Class FSTCompiler.Builder<T>

  • Enclosing class:
    FSTCompiler<T>

    public static class FSTCompiler.Builder<T>
    extends Object
    Fluent-style constructor for FST FSTCompiler.

    Creates an FST/FSA builder with all the possible tuning and construction tweaks. Read parameter documentation carefully.

    • Method Detail

      • minSuffixCount1

        public FSTCompiler.Builder<T> minSuffixCount1​(int minSuffixCount1)
        If pruning the input graph during construction, this threshold is used for telling if a node is kept or pruned. If transition_count(node) >= minSuffixCount1, the node is kept.

        Default = 0.

      • minSuffixCount2

        public FSTCompiler.Builder<T> minSuffixCount2​(int minSuffixCount2)
        Better pruning: we prune node (and all following nodes) if the prior node has less than this number of terms go through it.

        Default = 0.

      • shouldShareSuffix

        public FSTCompiler.Builder<T> shouldShareSuffix​(boolean shouldShareSuffix)
        If true, the shared suffixes will be compacted into unique paths. This requires an additional RAM-intensive hash map for lookups in memory. Setting this parameter to false creates a single suffix path for all input sequences. This will result in a larger FST, but requires substantially less memory and CPU during building.

        Default = true.

      • shouldShareNonSingletonNodes

        public FSTCompiler.Builder<T> shouldShareNonSingletonNodes​(boolean shouldShareNonSingletonNodes)
        Only used if shouldShareSuffix is true. Set this to true to ensure FST is fully minimal, at cost of more CPU and more RAM during building.

        Default = true.

      • shareMaxTailLength

        public FSTCompiler.Builder<T> shareMaxTailLength​(int shareMaxTailLength)
        Only used if shouldShareSuffix is true. Set this to Integer.MAX_VALUE to ensure FST is fully minimal, at cost of more CPU and more RAM during building.

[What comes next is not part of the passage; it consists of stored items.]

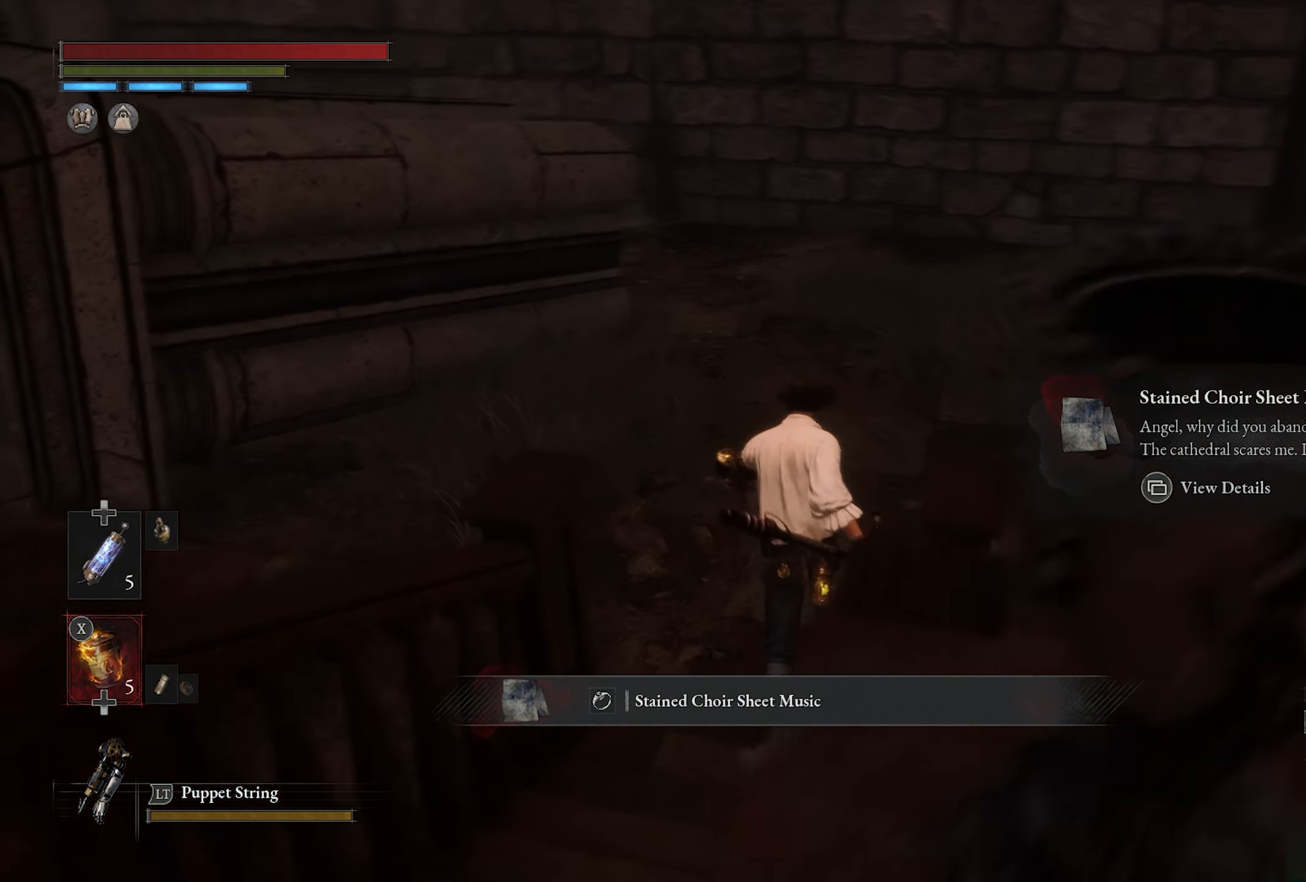
{"buttons": [], "left_stick": "up", "right_stick": "left", "button_events": []}
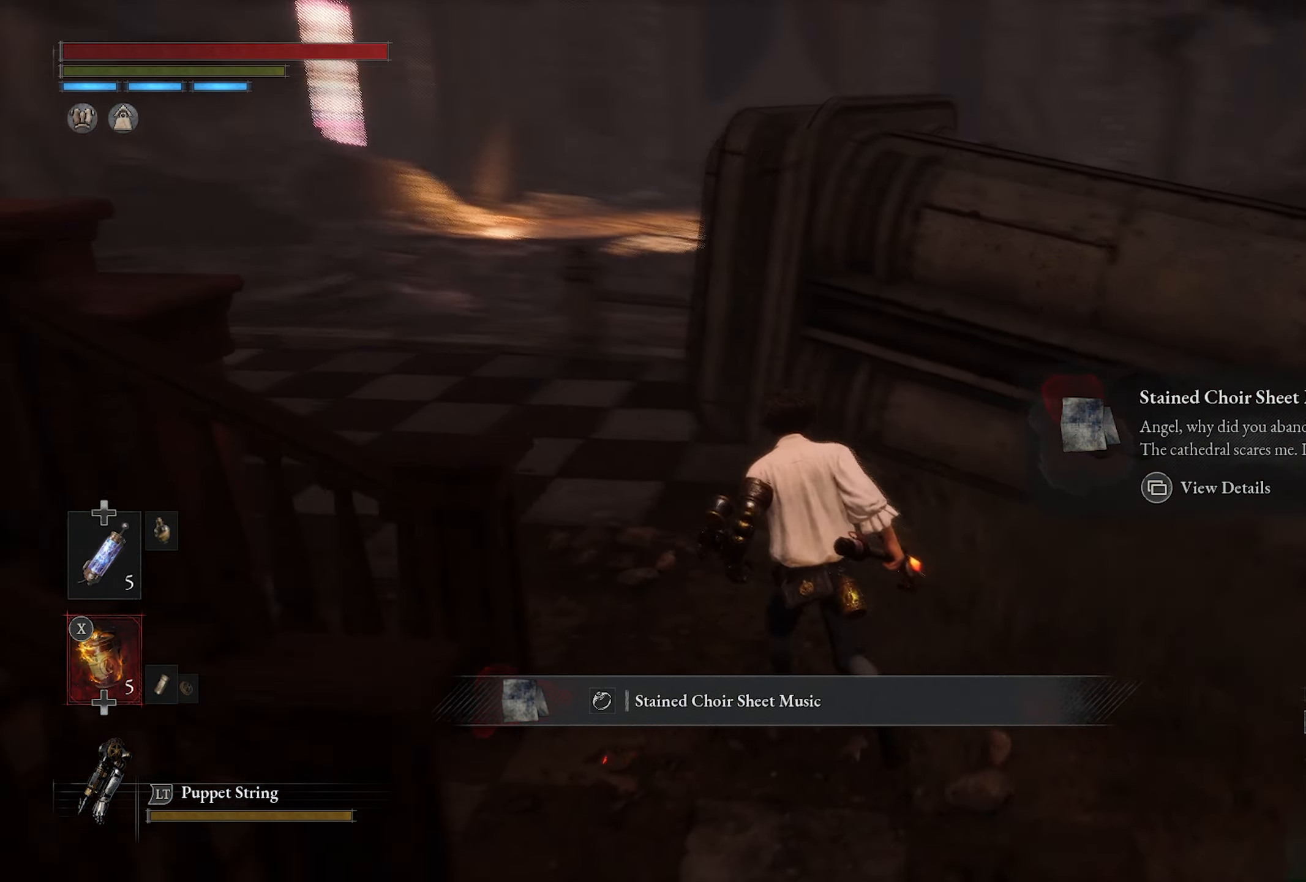
{"buttons": [], "left_stick": "up-left", "right_stick": "center", "button_events": []}
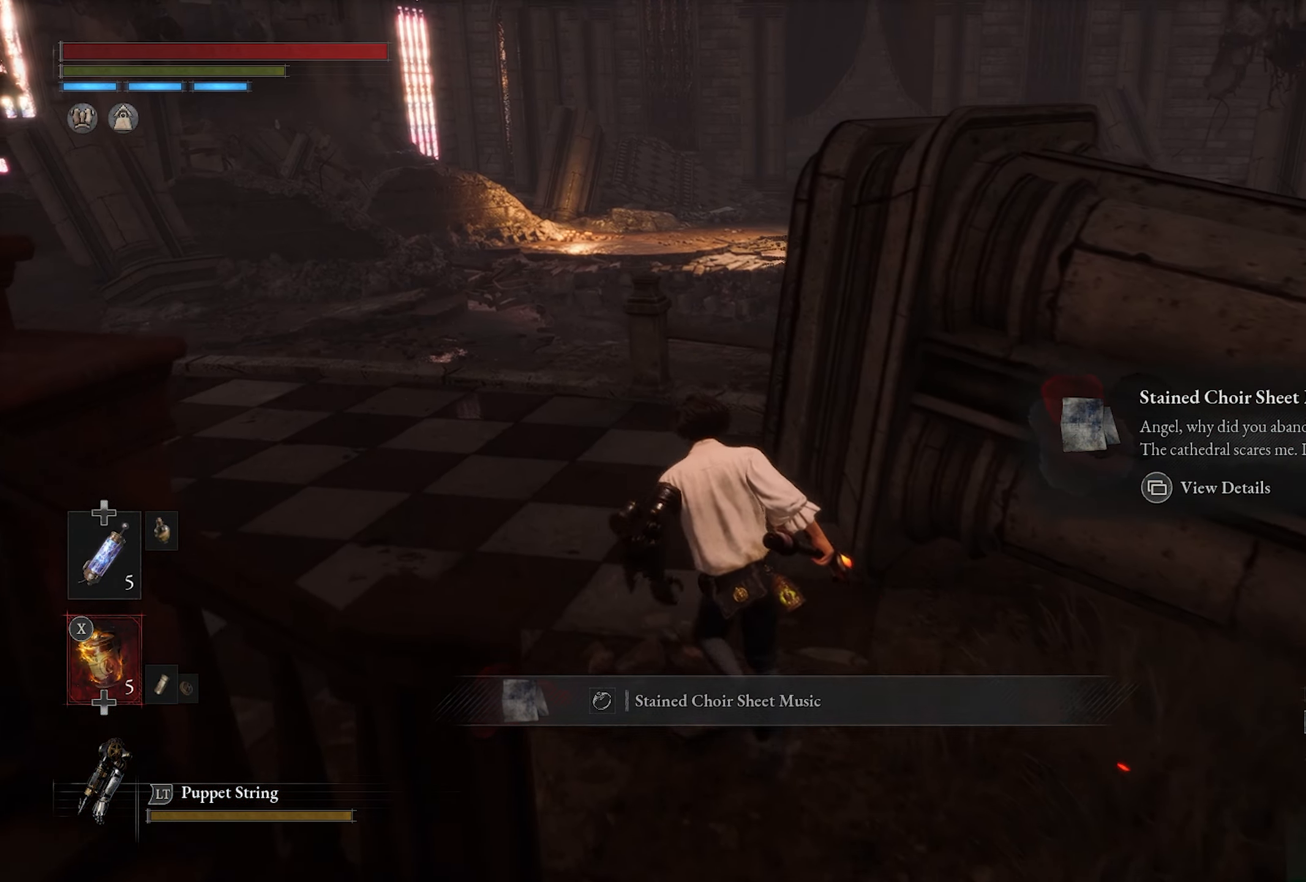
{"buttons": [], "left_stick": "up-left", "right_stick": "center", "button_events": []}
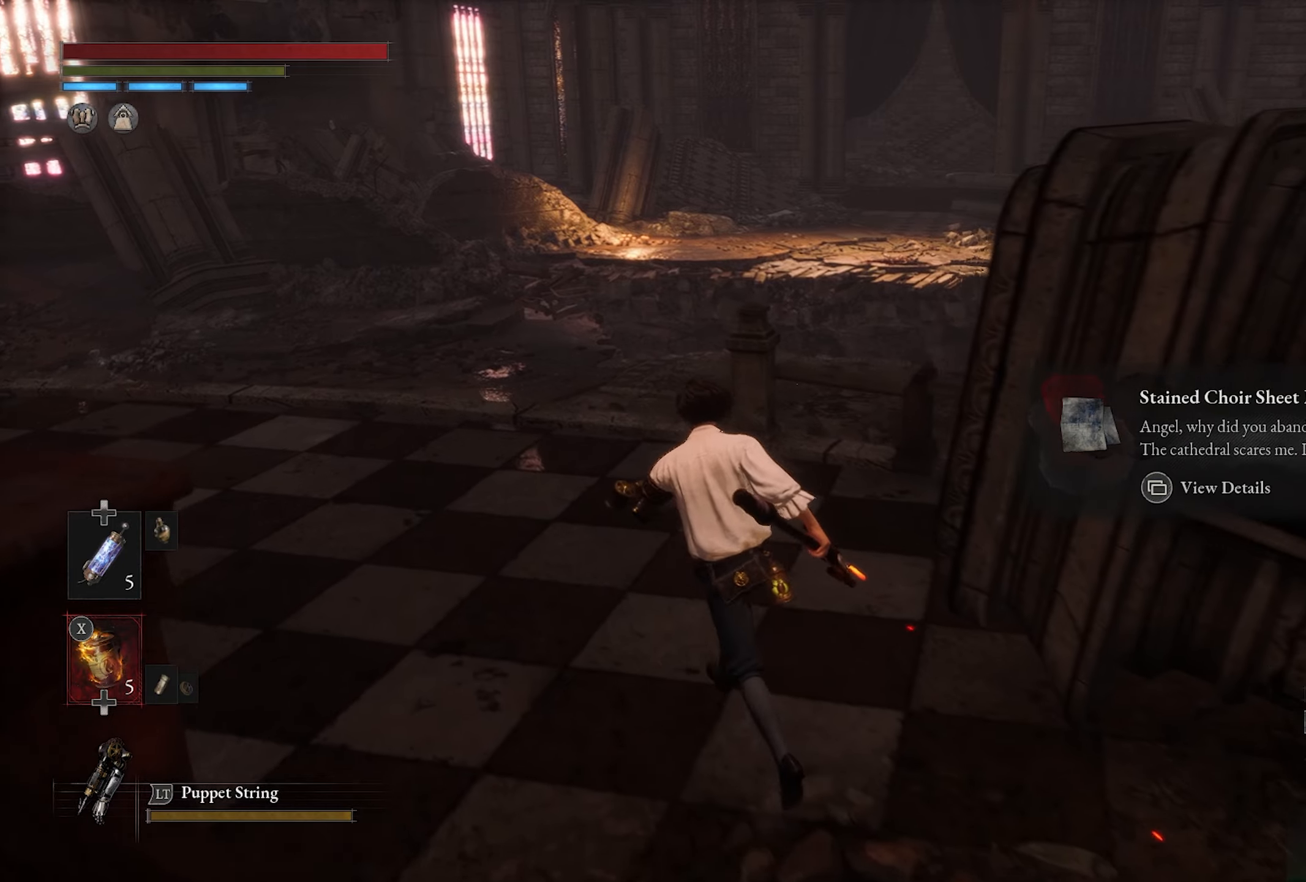
{"buttons": [], "left_stick": "up", "right_stick": "center", "button_events": []}
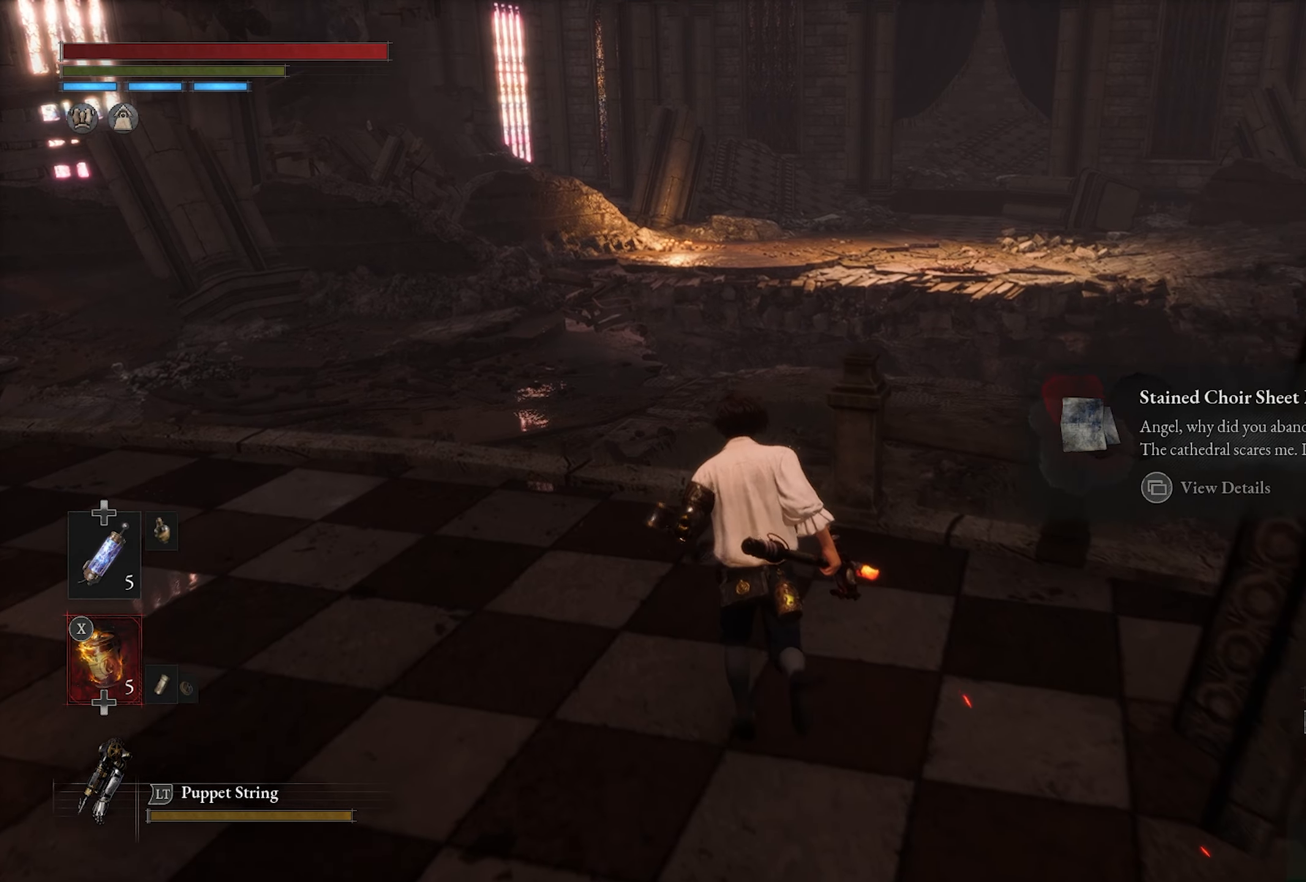
{"buttons": [], "left_stick": "up", "right_stick": "down-right", "button_events": []}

        Default = Integer.MAX_VALUE.

      • allowFixedLengthArcs

        public FSTCompiler.Builder<T> allowFixedLengthArcs​(boolean allowFixedLengthArcs)
        Pass false to disable the fixed length arc optimization (binary search or direct addressing) while building the FST; this will make the resulting FST smaller but slower to traverse.

        Default = true.

      • bytesPageBits

        public FSTCompiler.Builder<T> bytesPageBits​(int bytesPageBits)
        How many bits wide to make each byte[] block in the BytesStore; if you know the FST will be large then make this larger. For example 15 bits = 32768 byte pages.

        Default = 15.

      • directAddressingMaxOversizingFactor

        public FSTCompiler.Builder<T> directAddressingMaxOversizingFactor​(float factor)
        Overrides the default the maximum oversizing of fixed array allowed to enable direct addressing of arcs instead of binary search.

        Setting this factor to a negative value (e.g. -1) effectively disables direct addressing, only binary search nodes will be created.

        This factor does not determine whether to encode a node with a list of variable length arcs or with fixed length arcs. It only determines the effective encoding of a node that is already known to be encoded with fixed length arcs.

        Default = 1.